### What you are asked to do
For each line of the listing below that contains the string "lines", copy the line.

### Records
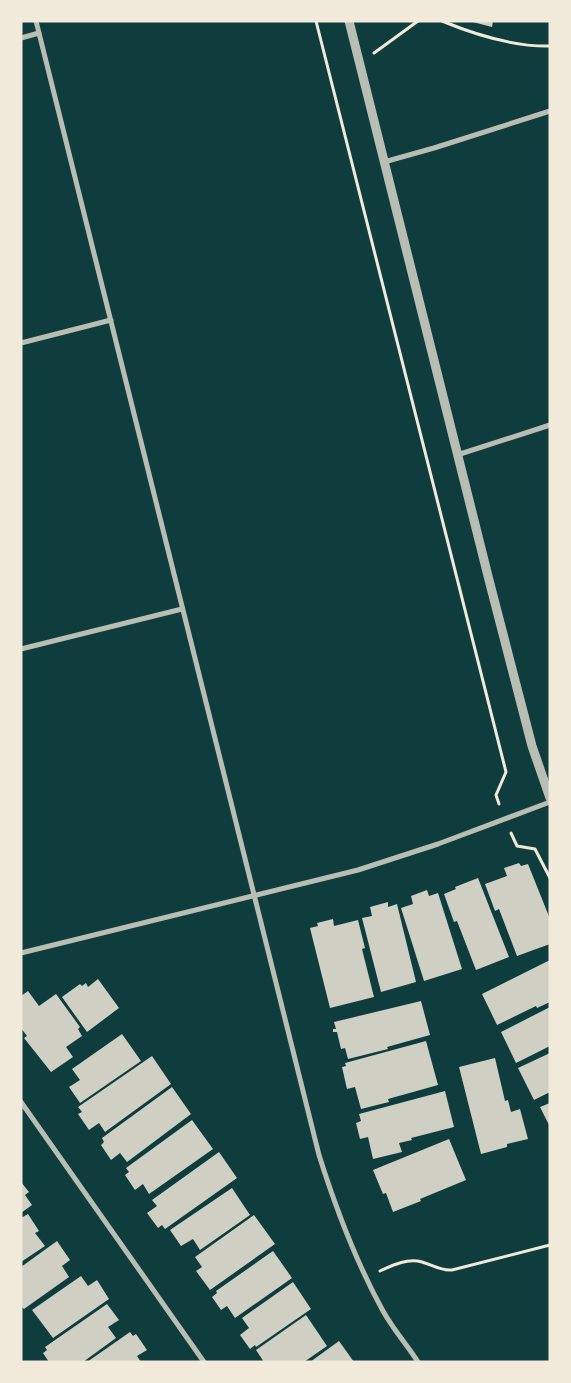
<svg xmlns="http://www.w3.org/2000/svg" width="571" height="1383" viewBox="0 0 571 1383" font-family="Rubik,sans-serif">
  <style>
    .building { fill: #cfcfc3 }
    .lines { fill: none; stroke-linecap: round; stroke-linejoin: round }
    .path { stroke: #f1e9da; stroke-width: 3 }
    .minor { stroke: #b8beb3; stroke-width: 5 }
    .tertiary { stroke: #b8beb3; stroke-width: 9 }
  </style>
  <rect width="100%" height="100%" fill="#0f3d3e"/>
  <g class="building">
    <polygon points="469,21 493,21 492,27"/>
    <polygon points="519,863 521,866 528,864 550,919 550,944 517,956 499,909 495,911 485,884 507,876 504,868"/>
    <polygon points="478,878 509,957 476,970 457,921 454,922 444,894 456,889 455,887"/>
    <polygon points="427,890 429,896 438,893 462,969 424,981 401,908 413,904 411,896"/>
    <polygon points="388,902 388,907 397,904 416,982 381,992 362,918 372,916 370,907"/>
    <polygon points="333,919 334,926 358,920 365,948 362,949 374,997 330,1008 310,928 318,926 317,923"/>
    <polygon points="550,960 550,1002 537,1008 536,1006 497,1025 482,994"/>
    <polygon points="98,979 119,1008 87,1032 62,997 80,984 82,986 86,983 88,987"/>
    <polygon points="28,991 39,1006 56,994 80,1027 78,1029 82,1036 66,1047 73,1057 51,1072 24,1038 27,1036 21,1028 21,996"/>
    <polygon points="421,1001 430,1035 387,1047 388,1049 348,1059 345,1048 341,1049 337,1032 333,1032 333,1029 336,1029 334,1022"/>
    <polygon points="550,1007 550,1046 516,1063 501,1032"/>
    <polygon points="122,1034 141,1061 80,1103 69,1087 80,1080 72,1069"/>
    <polygon points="426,1041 438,1085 388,1099 389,1102 361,1109 355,1087 347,1089 342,1067 346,1066 345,1063"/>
    <polygon points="550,1053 550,1092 534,1100 518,1068"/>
    <polygon points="152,1056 171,1084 105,1132 99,1123 89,1130 78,1114 82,1112 78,1107"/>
    <polygon points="495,1058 505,1101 508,1100 511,1112 520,1109 528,1139 507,1144 507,1147 481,1154 459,1067"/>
    <polygon points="172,1087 191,1114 127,1162 120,1153 111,1160 101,1145 104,1142 102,1138"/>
    <polygon points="445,1091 454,1127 411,1138 412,1140 399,1143 402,1152 373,1159 368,1137 360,1139 356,1123 361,1121 359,1114"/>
    <polygon points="550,1103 550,1127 540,1107"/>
    <polygon points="192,1120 213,1149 149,1194 143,1184 135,1190 125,1175 129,1172 126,1168"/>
    <polygon points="449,1139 466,1180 420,1199 421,1201 393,1212 386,1193 383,1194 373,1170"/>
    <polygon points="219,1152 237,1178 165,1229 162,1225 158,1228 147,1213 157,1206 152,1200"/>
    <polygon points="21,1182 29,1192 25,1195 32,1205 21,1213"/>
    <polygon points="232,1188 250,1215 200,1250 193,1239 181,1246 170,1230"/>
    <polygon points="28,1214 39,1231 35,1233 45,1246 21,1262 21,1218"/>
    <polygon points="254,1215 275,1244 210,1290 196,1271 202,1267 195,1257"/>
    <polygon points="57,1241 70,1260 62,1266 69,1277 24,1309 21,1306 21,1267"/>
    <polygon points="273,1251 292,1278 235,1318 227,1306 221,1310 212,1297 217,1293 216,1291"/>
    <polygon points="81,1276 88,1286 97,1280 109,1299 53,1338 32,1310"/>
    <polygon points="293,1282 311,1309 256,1347 255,1345 250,1349 240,1335 249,1328 242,1318"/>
    <polygon points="107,1304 119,1320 108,1327 116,1338 83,1362 49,1362 43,1353 47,1350 45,1347"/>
    <polygon points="306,1315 327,1346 304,1362 264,1362 256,1350"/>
    <polygon points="130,1332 133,1336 136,1334 147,1350 137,1356 141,1362 87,1362"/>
    <polygon points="339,1341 354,1362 310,1362"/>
  </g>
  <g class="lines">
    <g class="path">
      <polyline points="316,21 506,772 496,795 499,804"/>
      <path d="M442 21C476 35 513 47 550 46"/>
      <polyline points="374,53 418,21"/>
      <polyline points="511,833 517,846 535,849 550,878"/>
      <path d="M380 1271C393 1265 407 1258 422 1262 433 1265 440 1271 452 1270L550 1245"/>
    </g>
    <g class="minor">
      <path d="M36 21 319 1155C336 1209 356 1262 383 1311 393 1329 407 1345 418 1362"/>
      <polyline points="21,38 39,33"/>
      <polyline points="384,162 434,148 550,111"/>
      <polyline points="21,343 111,320"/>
      <polyline points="457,455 550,425"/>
      <polyline points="21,649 182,609"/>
      <polyline points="21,953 358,870 438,844 550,802"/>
      <polyline points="21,1102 204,1362"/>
    </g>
    <polyline class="tertiary" points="349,21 489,580 532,746 550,798"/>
  </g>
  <rect width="571" height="1383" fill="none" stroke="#f1e9da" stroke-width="45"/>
</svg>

### Your solution
    .lines { fill: none; stroke-linecap: round; stroke-linejoin: round }
  <g class="lines">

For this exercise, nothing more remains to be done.